## Provided entries

BEGIN

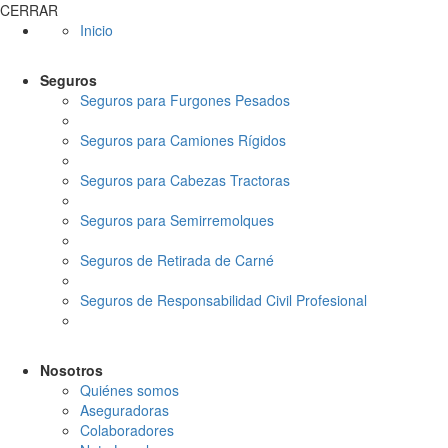
CERRAR
Inicio
Seguros
Seguros para Furgones Pesados
Seguros para Camiones Rígidos
Seguros para Cabezas Tractoras
Seguros para Semirremolques
Seguros de Retirada de Carné
Seguros de Responsabilidad Civil Profesional
Nosotros
Quiénes somos
Aseguradoras
Colaboradores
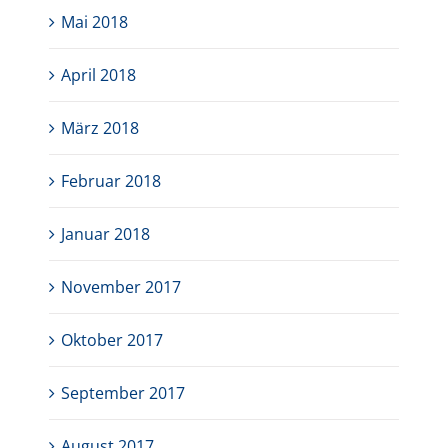
Mai 2018
April 2018
März 2018
Februar 2018
Januar 2018
November 2017
Oktober 2017
September 2017
August 2017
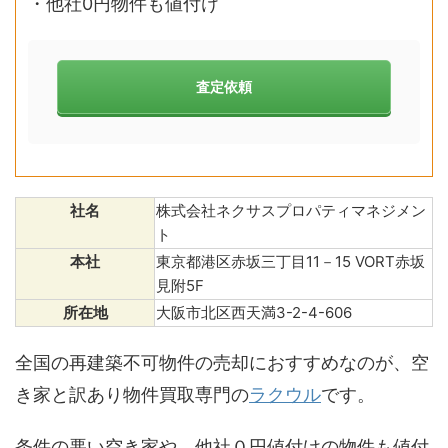
・他社0円物件も値付け
査定依頼
社名
株式会社ネクサスプロパティマネジメン
ト
本社
東京都港区赤坂三丁目11－15 VORT赤坂
見附5F
所在地
大阪市北区西天満3-2-4-606
全国の再建築不可物件の売却におすすめなのが、空
き家と訳あり物件買取専門の
ラクウル
です。
条件の悪い空き家や、他社０円値付けの物件も値付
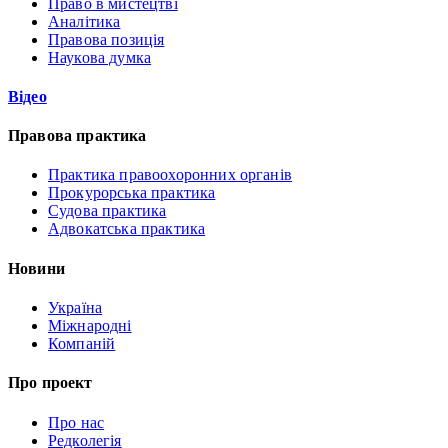
Право в мистецтві
Аналітика
Правова позиція
Наукова думка
Відео
Правова практика
Практика правоохоронних органів
Прокурорська практика
Судова практика
Адвокатська практика
Новини
Україна
Міжнародні
Компаній
Про проект
Про нас
Редколегія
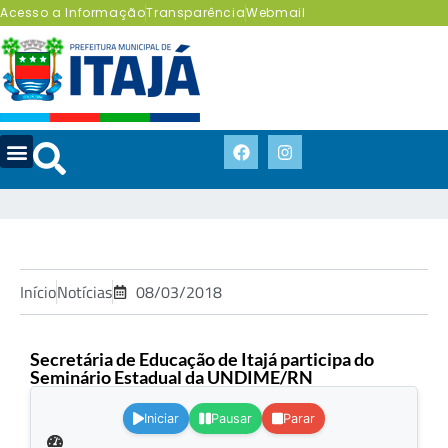
Acesso a Informação
Transparência
Webmail
Início
Notícias
08/03/2018
Secretária de Educação de Itajá participa do
Seminário Estadual da UNDIME/RN
.
Iniciar
Pausar
Parar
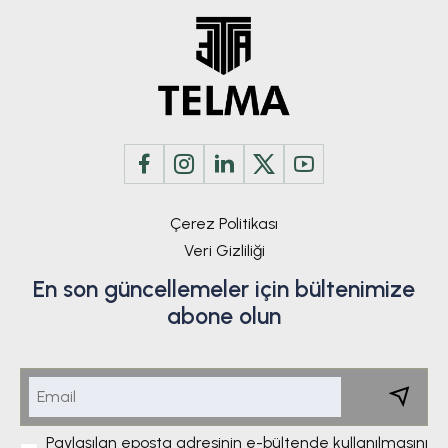
Çerez Politikası
Veri Gizliliği
En son güncellemeler için bültenimize
abone olun
Paylaşılan eposta adresinin e-bültende kullanılmasını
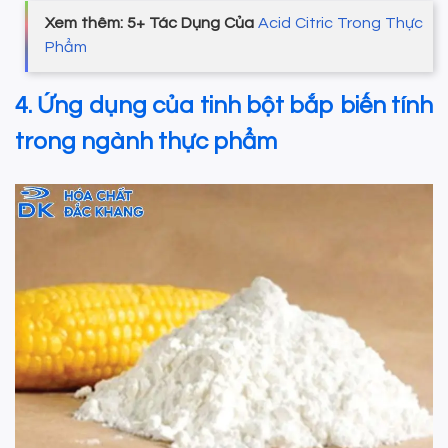
Xem thêm: 5+ Tác Dụng Của
Acid Citric Trong Thực
Phẩm
4. Ứng dụng của tinh bột bắp biến tính
trong ngành thực phẩm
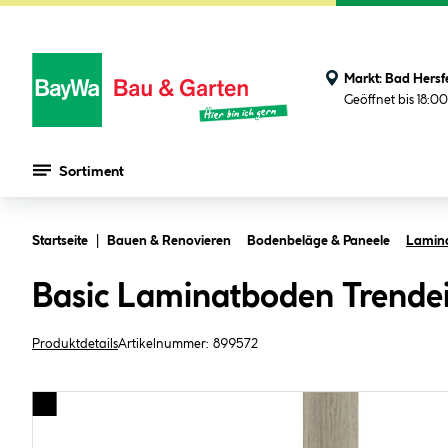
Markt:
Bad Hersf
Geöffnet bis 18:0
Sortiment
Zum Hauptinhalt springen
Startseite
Bauen & Renovieren
Bodenbeläge & Paneele
Lamin
Basic Laminatboden Trendei
Produktdetails
Artikelnummer:
899572
Bildergalerie überspringen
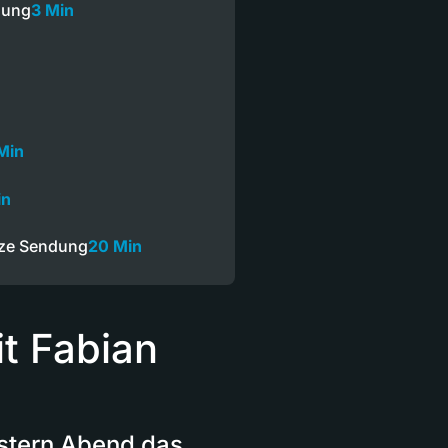
ndung
3 Min
Min
in
nze Sendung
20 Min
it Fabian
stern Abend das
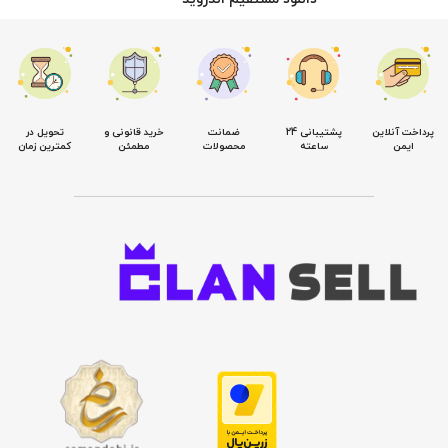
پرداخت آنلاین
پشتیبانی 24
ضمانت
خرید قانونی و
تحویل در
ایمن
ساعته
محصولات
مطمئن
کمترین زمان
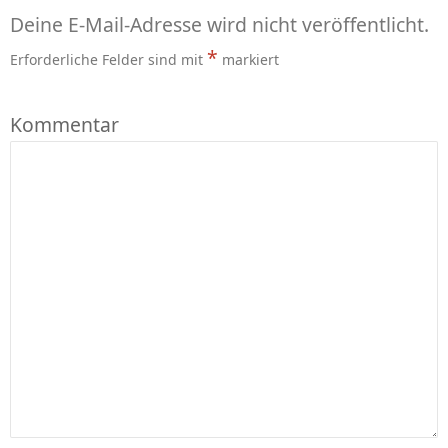
Deine E-Mail-Adresse wird nicht veröffentlicht.
*
Erforderliche Felder sind mit
markiert
Kommentar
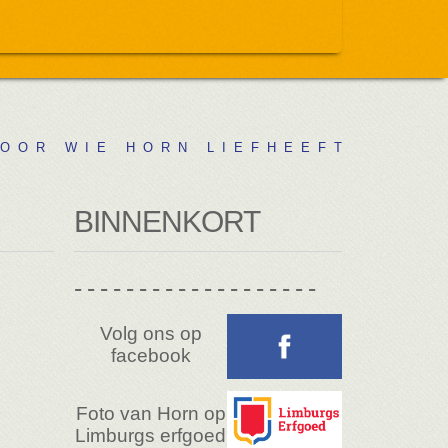
 O R W I E H O R N L I E F H E E F T
BINNENKORT
- - - - - - - - - - - - - - - - - - -
Volg ons op
facebook
Foto van Horn op
Limburgs erfgoed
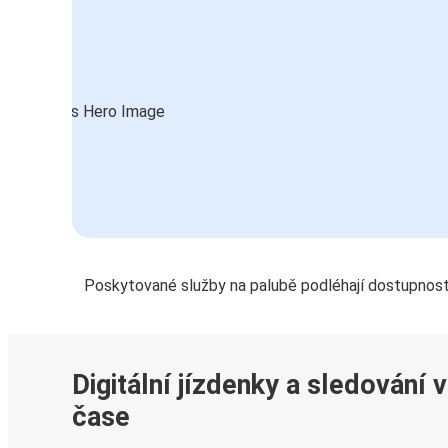
Poskytované služby na palubě podléhají dostupnost
Digitální jízdenky a sledování 
čase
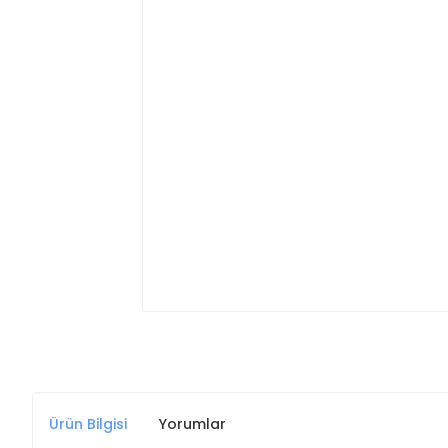
Ürün Bilgisi
Yorumlar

END

## What you are asked to do
I'd like the lines above repeated exactly, from the one that contains "پرداخت آنلاین" through the one that contains "Volg ons op", with no pictures.

## Response area
پرداخت آنلاین
پشتیبانی 24
ضمانت
خرید قانونی و
تحویل در
ایمن
ساعته
محصولات
مطمئن
کمترین زمان
Deine E-Mail-Adresse wird nicht veröffentlicht.
*
Erforderliche Felder sind mit
markiert
Kommentar
 O R W I E H O R N L I E F H E E F T
BINNENKORT
- - - - - - - - - - - - - - - - - - -
Volg ons op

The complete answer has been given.